Пару дней назад я столкнулся в коридоре с голым отцом. В руках у него был один из этих журналов. Он неторопливо им прикрылся. “Я вам не мешаю?” – спросил я, глядя на журнал. На обложке поблескивала девушка с безобразно красивой грудью.

Отец посмотрел на меня. Так смотрят на ребенка, ляпнувшего что-нибудь взрослое.

“Ты понимаешь, старик, – сказал он, – мы терпели всю жизнь, всю жизнь себе отказывали…” И улыбнулся этой своей улыбкой.

Вообще-то, отец должен быть для меня образцом. Пятьдесят два года, выглядит сорокалетним. У него мало морщин и еще уйма волос на голове. По утрам он делает зарядку и бодро вскрикивает под контрастным душем. Иногда я спотыкаюсь и ломаю пальцы о его гантели.

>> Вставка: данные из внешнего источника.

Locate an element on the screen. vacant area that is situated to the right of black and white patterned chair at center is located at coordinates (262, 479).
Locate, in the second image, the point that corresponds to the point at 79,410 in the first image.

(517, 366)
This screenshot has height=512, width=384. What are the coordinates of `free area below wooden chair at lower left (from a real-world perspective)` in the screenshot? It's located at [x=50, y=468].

По воскресеньям он долго стоит перед зеркалом и делает приседания. Я вижу, как сокращаются его мышцы. Отец замечает мое отражение в зеркале и посылает улыбку.

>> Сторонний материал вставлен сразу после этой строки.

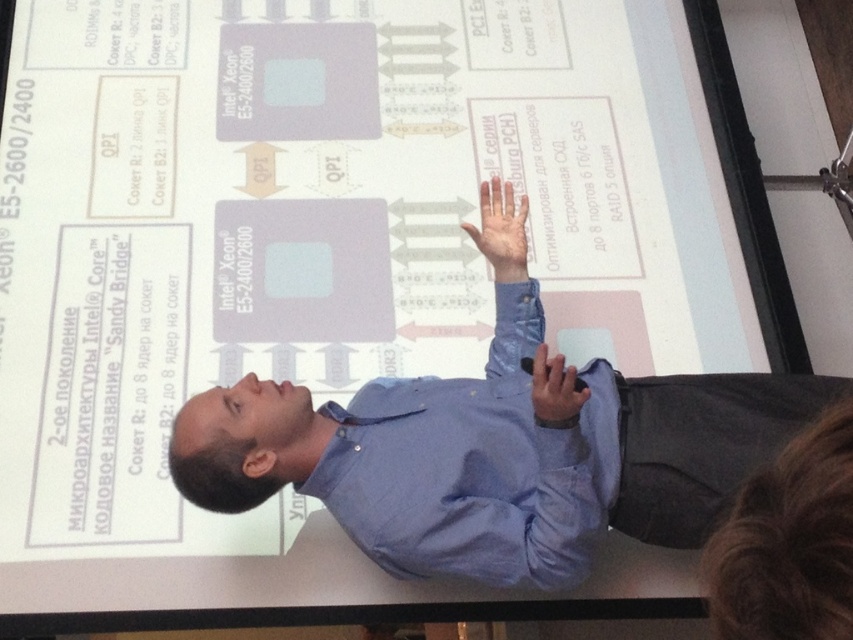
The person in the scene is giving a presentation. They are gesturing with their right hand raised. Where is the point marked as point [502,230] in the image?

The point [502,230] marks light brown skin at upper center.

You are an attendee at a tech conference and need to take a photo of the presenter. The presenter is wearing a blue shirt at center. To ensure the photo includes both the presenter and the projection screen behind them, where should you position yourself relative to the presenter?

The blue shirt at center is positioned at point [496,456], so to capture both the presenter and the projection screen in your photo, you should position yourself slightly to the side or behind the presenter to ensure both are in frame.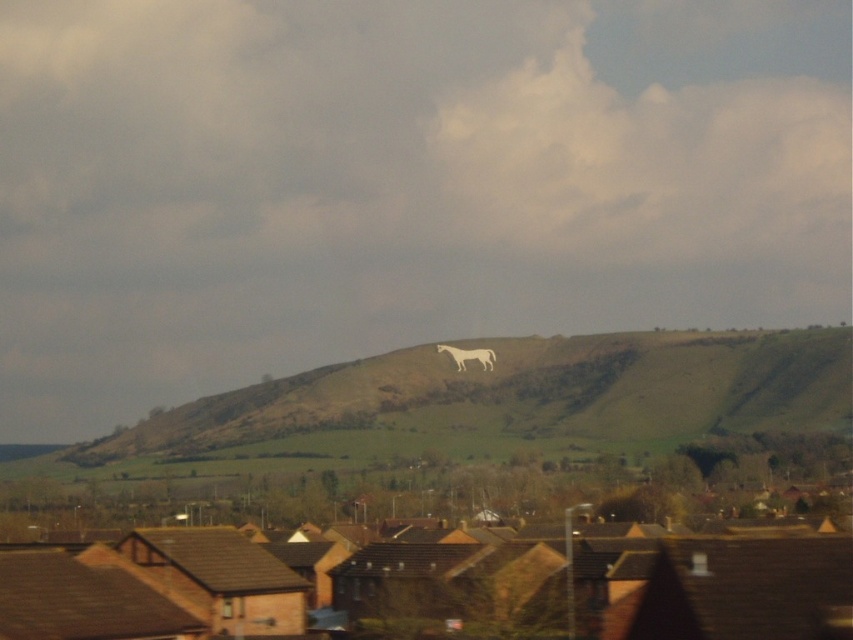
You are standing in the suburban neighborhood and looking at the cloudy sky at upper center and the white stone horse at center. Which object is located to the left of the other?

The cloudy sky at upper center is positioned on the left side of white stone horse at center.

You are a pilot preparing to land a small aircraft. You notice the cloudy sky at upper center and the white stone horse at center in your view. Which object is closer to your aircraft?

The cloudy sky at upper center is closer to the aircraft because the white stone horse at center is behind it.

По-моему, он улыбается сам себе. Своему телу и тому, что он приседает восемьдесят два раза.

А денег на невинность я попрошу именно у него. Поймаю, когда он будет идти, прикрываясь девушкой, и попрошу.

Отец сидит напротив меня и извиняется.

Он только что сделал зарядку и умылся. Запах одеколона присутствует как бы третьим в нашем разговоре.

“Старик, разве ты не знаешь? Я без работы. Все мы сейчас у матери на шее”.

Он курит дорогие сигареты и разглядывает меня.

“Тебе жениться пора”, – говорит он наконец.

“Так ты мне не можешь одолжить?” – еще раз спрашиваю я.

Отец мотает головой: “Ты разве не видишь, какие тяжелые времена?”

Я не вижу, какие тяжелые времена. Я вообще ничего не вижу. Я только чувствую запах одеколона. Только вижу, как сигаретный дым растворяется в комнате, делая ее еще более серой.

“Всю жизнь горбатиться, – продолжает отец, – всю жизнь себе отказывать, чтобы к старости получить – что?”

И неожиданно добавляет: “А помнишь, как мы под столом целый год жили?”

Мы действительно жили целый год под столом, я и отец. Я уже не помню почему.

Жили мы в одной комнате, человек пять. Полкомнаты занимал старый стол, который кто-то постоянно требовал выбросить, а кто-то повторял: “Только через мой труп”. Вначале, поженившись, под столом стали жить отец с мамой. Кажется, из протеста. Молодых из-под стола выкурили и сказали жить нормально. Но нормально жить в комнате, где еще четыре человека и каждый с неповторимым характером, было невозможно. И родители стали жить в общежитии, где с потолка по ночам падали тараканы. Не в силах бороться с тараканами и вечной музыкой за стеной, они зачали брата. На какое-то время это помогло.

Тараканы перестали падать; музыка – проникать через картонную стенку. В один тоскливый весенний вечер, дожидаясь отца, мама даже стучала в стенку и просила, чтобы сделали громче. Потом родился брат, были еще какие-то комнаты, и вторая беременность, мной. Но дважды фокус не удался. Жизнь не улучшилась. Я все время болел и царапал брата. Родители смотрели на наши бои с детским страхом.